Leave aside if you can the sensible objection that the offence principle justifies the censoring of political debates — for do not many politically committed people find the views of their opponents "exceptionally offensive"? — and instead look at the boomerang that has whirled back through the air to smack the children of the 1960s in the face. They knew that racists, homophobes and misogynists were bad people with terrible ideas, and too few worried about the ground they were conceding when they accepted excessive restrictions on free speech. They ought to know better now.
Because they decided that they must do more than fight bad ideas with better ideas, and allowed "offence" to a supposedly marginalised faith or racial group, rather than actual harm, to be grounds for censorship, they could not defend liberal principles against faith groups that were racist, homophobic and misogynist.
Meanwhile on the libertarian Right, utopians think that writing a book about freedom of speech is not so much pernicious as pointless. Why bother when new technology has moved us into a new world, the liberalism of which would make Mill blink with astonishment? Debates about blasphemy, privacy, hate-speech, libel and official and corporate secrecy are leftovers from the analogue age. The wonder of the web has dispatched the concerns of the past to the dustbin of history. Now we can write what we want and no one can stop us.
Censors can try, of course. But when they do, they will find that they cannot contain the web. Look at the Arab revolutions where it allowed the rebels to break the dictatorships' information monopolies. Or look at WikiLeaks, the journalistic phenomenon of the age. It dumped masses of confidential information on to the internet about the American war in Afghanistan and the American war in Iraq and the American prison at Guantánamo Bay and the American State Department. America, the most powerful country in the world, could not stop it. WikiLeaks was based in Sweden, beyond America's control, although everyone in America with access to the internet could read what it published.

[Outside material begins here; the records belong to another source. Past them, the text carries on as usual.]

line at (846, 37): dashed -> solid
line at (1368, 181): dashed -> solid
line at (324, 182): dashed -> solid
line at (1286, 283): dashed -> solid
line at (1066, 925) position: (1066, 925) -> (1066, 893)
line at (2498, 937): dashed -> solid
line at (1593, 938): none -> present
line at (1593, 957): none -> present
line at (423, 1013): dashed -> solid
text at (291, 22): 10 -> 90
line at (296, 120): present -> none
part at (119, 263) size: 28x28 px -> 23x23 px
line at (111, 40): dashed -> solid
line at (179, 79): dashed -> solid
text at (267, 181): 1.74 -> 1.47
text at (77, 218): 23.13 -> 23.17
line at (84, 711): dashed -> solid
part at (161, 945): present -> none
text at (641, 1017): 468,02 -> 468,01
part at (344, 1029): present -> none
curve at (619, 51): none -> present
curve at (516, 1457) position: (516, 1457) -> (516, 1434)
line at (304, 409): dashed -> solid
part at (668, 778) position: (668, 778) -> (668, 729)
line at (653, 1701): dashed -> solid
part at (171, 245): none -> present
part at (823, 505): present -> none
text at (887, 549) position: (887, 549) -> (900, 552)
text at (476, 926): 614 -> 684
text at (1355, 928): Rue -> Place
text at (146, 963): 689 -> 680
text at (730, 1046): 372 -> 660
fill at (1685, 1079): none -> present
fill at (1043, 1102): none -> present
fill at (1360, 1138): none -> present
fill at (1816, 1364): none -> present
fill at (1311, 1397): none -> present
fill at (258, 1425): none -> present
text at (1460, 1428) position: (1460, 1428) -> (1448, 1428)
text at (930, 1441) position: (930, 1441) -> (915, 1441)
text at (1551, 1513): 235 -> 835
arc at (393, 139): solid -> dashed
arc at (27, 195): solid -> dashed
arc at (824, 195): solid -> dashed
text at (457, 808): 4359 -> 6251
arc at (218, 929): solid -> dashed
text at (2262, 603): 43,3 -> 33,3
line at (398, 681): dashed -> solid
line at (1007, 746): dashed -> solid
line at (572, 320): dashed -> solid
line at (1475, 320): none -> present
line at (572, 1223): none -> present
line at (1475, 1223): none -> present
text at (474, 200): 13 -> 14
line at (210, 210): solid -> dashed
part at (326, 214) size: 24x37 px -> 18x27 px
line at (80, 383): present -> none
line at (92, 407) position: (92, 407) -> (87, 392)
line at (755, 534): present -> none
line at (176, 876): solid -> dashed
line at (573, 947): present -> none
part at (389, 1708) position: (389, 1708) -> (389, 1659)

If Stanley Fish is an extreme representative of authoritarian liberalism, the American futurologist Clay Shirky represents extreme techno-utopianism. The internet, he cried, was delivering freedoms that men and women once needed liberal constitutions and democratic governments to guarantee. "To speak online is to publish, and to publish online is to connect with others. With the arrival of globally accessible publishing, freedom of speech is now the freedom of the press and freedom of the press is freedom of assembly. Naturally the changes occasioned by new sources of freedom are most significant in a less free environment."